[REQUEST] Your whole answer should be the number of lines in the material below that include the word "files".

================================

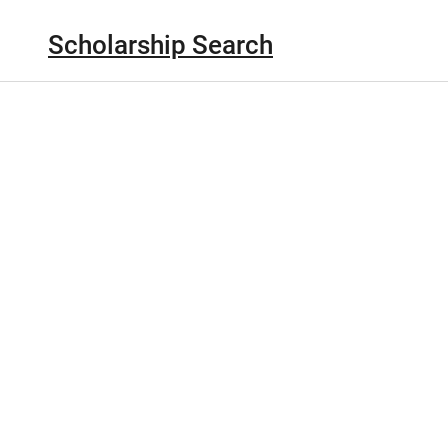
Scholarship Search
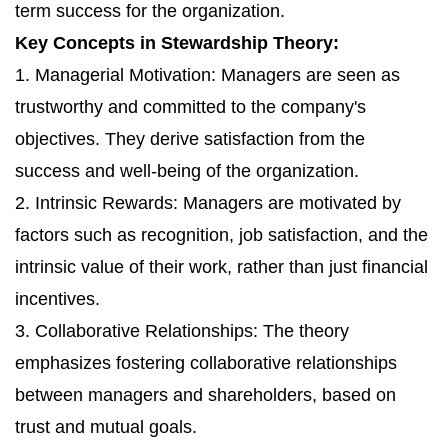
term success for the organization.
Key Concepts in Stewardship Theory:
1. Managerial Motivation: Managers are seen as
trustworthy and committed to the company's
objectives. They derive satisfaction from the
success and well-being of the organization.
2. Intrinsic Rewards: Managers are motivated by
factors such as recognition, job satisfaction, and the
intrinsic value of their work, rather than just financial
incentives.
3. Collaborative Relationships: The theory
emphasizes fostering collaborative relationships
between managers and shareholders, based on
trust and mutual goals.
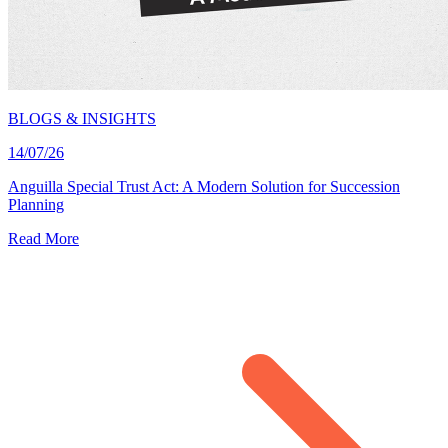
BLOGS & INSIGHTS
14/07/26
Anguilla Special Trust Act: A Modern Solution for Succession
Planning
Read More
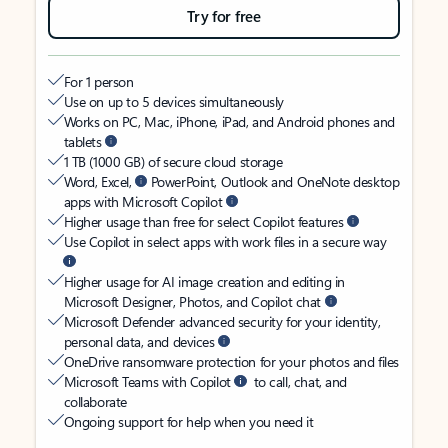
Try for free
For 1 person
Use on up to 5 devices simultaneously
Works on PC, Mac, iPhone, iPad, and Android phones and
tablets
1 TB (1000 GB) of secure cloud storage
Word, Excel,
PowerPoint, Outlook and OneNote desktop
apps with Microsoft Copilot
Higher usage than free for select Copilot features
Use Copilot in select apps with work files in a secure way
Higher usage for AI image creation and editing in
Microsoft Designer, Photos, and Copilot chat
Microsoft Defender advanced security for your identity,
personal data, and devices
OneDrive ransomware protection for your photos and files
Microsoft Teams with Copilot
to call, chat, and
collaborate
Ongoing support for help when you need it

================================

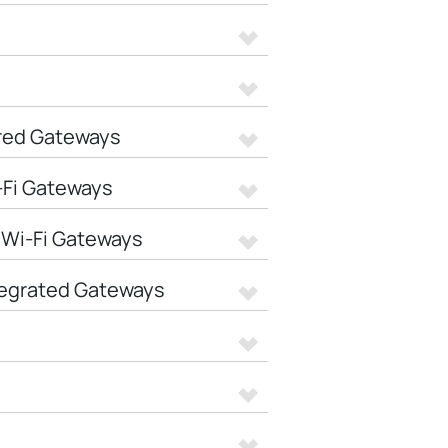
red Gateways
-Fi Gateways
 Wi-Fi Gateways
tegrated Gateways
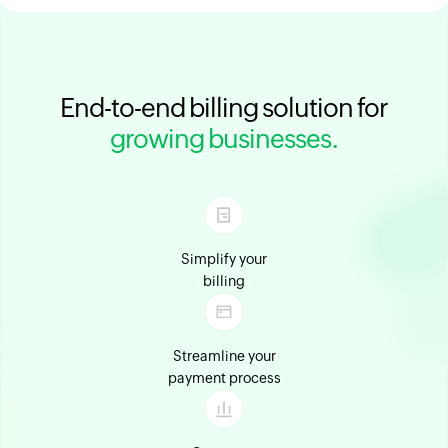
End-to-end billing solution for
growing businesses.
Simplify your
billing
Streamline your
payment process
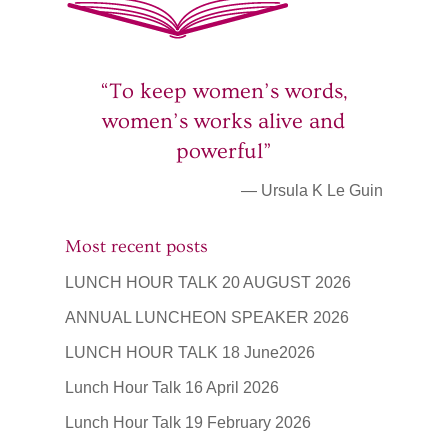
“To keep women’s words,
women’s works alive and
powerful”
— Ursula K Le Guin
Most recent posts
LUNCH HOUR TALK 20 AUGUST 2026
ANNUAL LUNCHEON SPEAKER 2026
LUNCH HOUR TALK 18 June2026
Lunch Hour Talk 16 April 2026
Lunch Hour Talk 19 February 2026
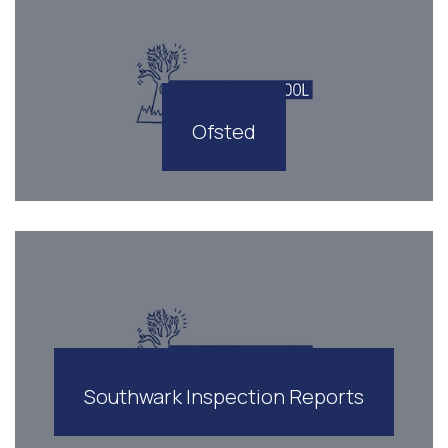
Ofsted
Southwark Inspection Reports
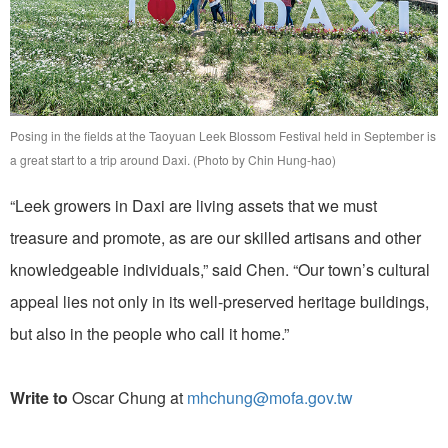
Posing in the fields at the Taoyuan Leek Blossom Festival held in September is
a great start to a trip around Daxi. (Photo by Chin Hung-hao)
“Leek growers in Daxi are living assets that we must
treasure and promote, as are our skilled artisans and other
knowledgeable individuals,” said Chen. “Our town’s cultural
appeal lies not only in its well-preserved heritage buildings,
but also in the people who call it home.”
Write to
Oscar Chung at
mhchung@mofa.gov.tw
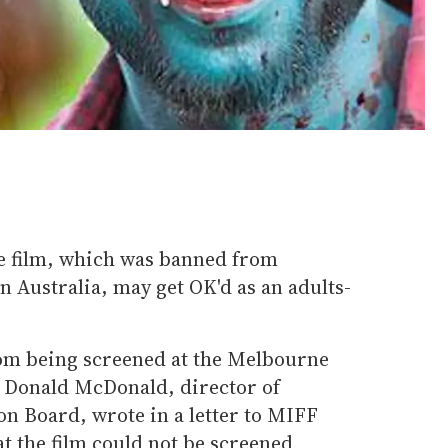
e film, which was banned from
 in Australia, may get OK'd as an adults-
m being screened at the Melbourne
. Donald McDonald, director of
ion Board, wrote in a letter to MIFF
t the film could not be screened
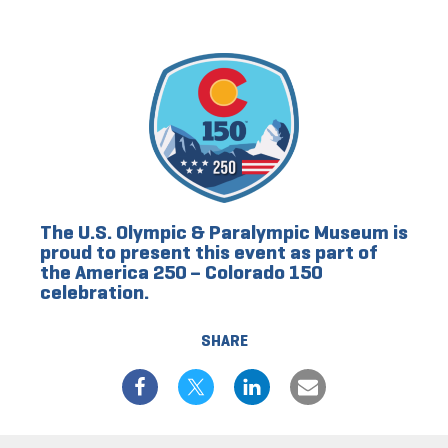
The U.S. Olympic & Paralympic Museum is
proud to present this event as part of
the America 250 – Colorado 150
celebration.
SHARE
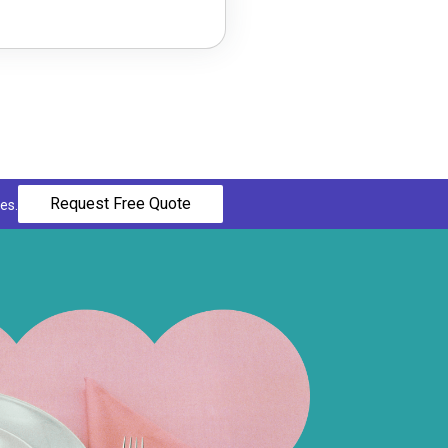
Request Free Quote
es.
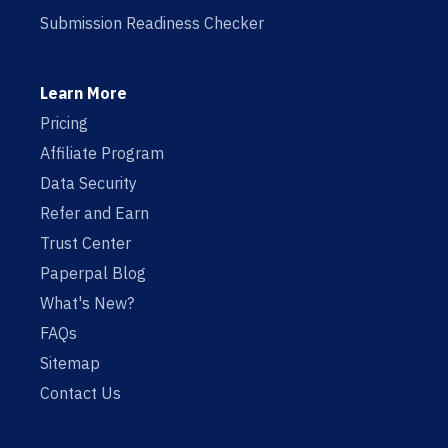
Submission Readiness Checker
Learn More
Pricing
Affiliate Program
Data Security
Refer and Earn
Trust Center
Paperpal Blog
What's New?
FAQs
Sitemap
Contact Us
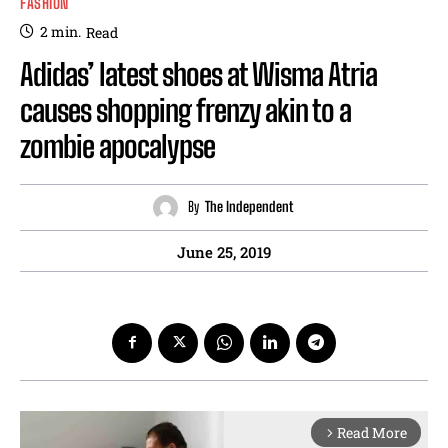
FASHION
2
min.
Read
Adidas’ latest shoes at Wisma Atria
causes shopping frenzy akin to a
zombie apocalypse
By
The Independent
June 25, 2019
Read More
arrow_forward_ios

================================

[EXERCISE ANSWER] 2